Bank of America advised clients in a note that the energy sector is now "firmly in a rotational bull market," pointing to a notable reallocation of investor positioning away from big technology names and into energy.
Analyst Kalei Akamine flagged that the XLE exchange-traded fund "outperformed the S&P 500 by 13%" in January, and said the move picked up pace as "capital continued to flee large-cap tech due to overspend concerns."
Still, the bank emphasized that the backdrop for the sector is mixed. Akamine wrote that "global oil balances remain oversupplied by an estimated ~2.5 million b/d," even as OPEC+ has paused its planned unwind through March.
While Brent's recent price action "screens constructive," BofA characterizes recent strength as "largely inorganic, reflecting short-term Iran-related risk." The bank expects Iranian supply to keep flowing and therefore views WTI as "fundamentally range-bound around $60/bbl." That view is additionally supported, the bank said, by what it describes as an "emerging pivot in Venezuelan production declines."

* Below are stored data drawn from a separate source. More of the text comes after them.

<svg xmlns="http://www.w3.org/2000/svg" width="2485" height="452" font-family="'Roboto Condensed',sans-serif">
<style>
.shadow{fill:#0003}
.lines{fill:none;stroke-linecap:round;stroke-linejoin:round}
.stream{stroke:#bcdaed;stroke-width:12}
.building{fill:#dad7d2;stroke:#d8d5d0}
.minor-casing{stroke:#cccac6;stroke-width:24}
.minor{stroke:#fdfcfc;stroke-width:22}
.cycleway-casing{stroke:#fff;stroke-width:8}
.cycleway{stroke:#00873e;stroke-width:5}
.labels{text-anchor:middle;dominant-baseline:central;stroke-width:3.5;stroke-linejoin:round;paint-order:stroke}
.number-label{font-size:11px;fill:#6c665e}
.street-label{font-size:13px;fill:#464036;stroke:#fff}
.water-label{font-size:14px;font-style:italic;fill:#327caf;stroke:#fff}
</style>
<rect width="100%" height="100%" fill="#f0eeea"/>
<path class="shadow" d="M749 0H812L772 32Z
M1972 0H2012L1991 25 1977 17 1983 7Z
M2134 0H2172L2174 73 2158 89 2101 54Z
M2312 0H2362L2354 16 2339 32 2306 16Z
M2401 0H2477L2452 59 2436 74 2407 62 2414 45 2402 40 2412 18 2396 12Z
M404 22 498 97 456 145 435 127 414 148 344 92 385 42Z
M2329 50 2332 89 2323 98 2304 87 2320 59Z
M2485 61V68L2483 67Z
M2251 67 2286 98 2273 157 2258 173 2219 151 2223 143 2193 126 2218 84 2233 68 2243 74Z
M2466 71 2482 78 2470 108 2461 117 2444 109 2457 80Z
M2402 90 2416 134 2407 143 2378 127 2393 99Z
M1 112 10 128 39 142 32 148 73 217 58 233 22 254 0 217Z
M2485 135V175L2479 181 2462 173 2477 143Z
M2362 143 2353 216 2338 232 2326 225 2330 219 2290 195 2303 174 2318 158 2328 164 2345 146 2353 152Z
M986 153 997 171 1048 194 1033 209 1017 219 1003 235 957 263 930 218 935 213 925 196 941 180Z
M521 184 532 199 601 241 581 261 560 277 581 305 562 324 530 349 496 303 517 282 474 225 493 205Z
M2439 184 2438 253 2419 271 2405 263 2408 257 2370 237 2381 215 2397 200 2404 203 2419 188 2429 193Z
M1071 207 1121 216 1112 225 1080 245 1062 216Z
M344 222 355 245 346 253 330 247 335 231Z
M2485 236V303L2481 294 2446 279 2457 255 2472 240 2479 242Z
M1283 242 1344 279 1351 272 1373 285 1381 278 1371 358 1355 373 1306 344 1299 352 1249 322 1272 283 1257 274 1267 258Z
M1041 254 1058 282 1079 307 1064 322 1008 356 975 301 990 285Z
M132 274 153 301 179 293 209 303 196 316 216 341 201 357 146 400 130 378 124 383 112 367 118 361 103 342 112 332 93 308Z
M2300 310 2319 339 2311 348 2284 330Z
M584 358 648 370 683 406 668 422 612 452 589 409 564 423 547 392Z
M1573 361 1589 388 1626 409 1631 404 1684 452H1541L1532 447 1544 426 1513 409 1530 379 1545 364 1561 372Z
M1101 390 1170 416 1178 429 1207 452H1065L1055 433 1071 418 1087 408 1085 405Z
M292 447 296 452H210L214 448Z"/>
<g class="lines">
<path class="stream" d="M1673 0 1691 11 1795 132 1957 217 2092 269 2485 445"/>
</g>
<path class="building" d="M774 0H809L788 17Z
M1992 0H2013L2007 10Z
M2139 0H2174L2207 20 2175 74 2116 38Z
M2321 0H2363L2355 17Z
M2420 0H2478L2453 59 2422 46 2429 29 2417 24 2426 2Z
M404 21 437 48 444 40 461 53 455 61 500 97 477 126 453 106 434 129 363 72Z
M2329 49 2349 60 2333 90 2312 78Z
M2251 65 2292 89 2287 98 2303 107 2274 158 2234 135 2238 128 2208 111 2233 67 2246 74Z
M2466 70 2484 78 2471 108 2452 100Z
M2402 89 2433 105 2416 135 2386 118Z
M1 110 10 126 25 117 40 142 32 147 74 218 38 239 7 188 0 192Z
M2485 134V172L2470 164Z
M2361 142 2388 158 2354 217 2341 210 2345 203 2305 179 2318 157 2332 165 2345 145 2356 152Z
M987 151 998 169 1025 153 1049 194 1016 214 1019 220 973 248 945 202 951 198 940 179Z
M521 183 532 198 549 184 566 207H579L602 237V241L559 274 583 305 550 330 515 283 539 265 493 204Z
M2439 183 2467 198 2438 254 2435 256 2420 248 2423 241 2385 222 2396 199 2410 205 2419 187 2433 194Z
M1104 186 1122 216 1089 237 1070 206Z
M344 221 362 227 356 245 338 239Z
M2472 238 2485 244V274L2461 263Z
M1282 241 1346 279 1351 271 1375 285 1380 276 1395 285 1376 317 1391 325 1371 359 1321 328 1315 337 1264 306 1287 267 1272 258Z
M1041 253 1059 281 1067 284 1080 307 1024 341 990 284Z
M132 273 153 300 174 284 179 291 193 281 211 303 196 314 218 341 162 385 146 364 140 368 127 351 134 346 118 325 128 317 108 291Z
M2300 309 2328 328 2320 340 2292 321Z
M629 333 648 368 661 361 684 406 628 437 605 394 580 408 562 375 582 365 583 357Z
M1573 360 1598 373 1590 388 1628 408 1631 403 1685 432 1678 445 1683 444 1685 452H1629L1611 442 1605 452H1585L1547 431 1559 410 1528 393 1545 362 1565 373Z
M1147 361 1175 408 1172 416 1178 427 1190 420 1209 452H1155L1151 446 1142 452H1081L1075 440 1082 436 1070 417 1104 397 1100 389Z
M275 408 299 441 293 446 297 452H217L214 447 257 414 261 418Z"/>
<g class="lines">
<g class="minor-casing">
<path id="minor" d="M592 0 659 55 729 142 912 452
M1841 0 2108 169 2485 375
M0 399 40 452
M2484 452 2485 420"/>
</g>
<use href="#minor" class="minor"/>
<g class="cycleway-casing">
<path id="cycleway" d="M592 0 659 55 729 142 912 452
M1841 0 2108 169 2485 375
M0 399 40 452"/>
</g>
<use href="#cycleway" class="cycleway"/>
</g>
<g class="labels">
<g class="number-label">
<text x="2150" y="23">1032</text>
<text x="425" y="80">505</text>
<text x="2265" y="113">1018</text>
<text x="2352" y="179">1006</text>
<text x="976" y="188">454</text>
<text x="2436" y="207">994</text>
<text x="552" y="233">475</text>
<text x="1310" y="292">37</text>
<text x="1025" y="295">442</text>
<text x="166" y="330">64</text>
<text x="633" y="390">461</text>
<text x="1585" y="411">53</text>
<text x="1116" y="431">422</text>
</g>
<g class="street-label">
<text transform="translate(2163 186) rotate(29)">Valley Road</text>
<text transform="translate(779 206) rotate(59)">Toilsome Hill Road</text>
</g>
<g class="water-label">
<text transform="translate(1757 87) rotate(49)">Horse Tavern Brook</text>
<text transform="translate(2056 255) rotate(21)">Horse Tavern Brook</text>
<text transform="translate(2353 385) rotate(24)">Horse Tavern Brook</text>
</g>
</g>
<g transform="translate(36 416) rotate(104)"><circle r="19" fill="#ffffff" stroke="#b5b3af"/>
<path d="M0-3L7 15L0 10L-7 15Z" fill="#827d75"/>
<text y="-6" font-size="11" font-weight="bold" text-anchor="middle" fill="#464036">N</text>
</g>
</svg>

Against this supply-heavy backdrop, BofA argues there is "limited scope for further valuation expansion," noting the sector's performance remains tightly coupled to commodity fundamentals. The bank's assessment underscores a distinction between the oil and gas sector and technology firms: Akamine observed that, unlike many tech companies which benefitted from abundant liquidity in the 2010s, oil and gas companies operate in a "capital constrained environment" where valuations are more directly tied to free cash yields than to revenue growth.
BofA reiterated its valuation framework - an 8-13 percent discount rate and a long-term WTI assumption of $60/bbl - and said that, under that framework, upside for many large-cap energy names is "increasingly constrained." The bank instead sees relatively more attractive opportunities among several mid-cap producers, naming DVN, CTRA, OVV, and CRC as examples.
The note frames recent sector gains as driven by rotational flows rather than a durable decoupling of energy equities from the physical market. BofA highlighted that because supply-demand dynamics in oil move rapidly through physical markets, valuations have "limited ability to decouple from underlying fundamentals."
Context and implications
The bank's view presents a cautiously constructive case for energy equities: market positioning and short-term geopolitical risk have supported prices, but structural supply metrics and valuation methodology keep upside in check. Investors tracking sector momentum should be aware that BofA's framework leaves large-cap upside constrained while pointing to selective mid-cap names as more compelling given current assumptions.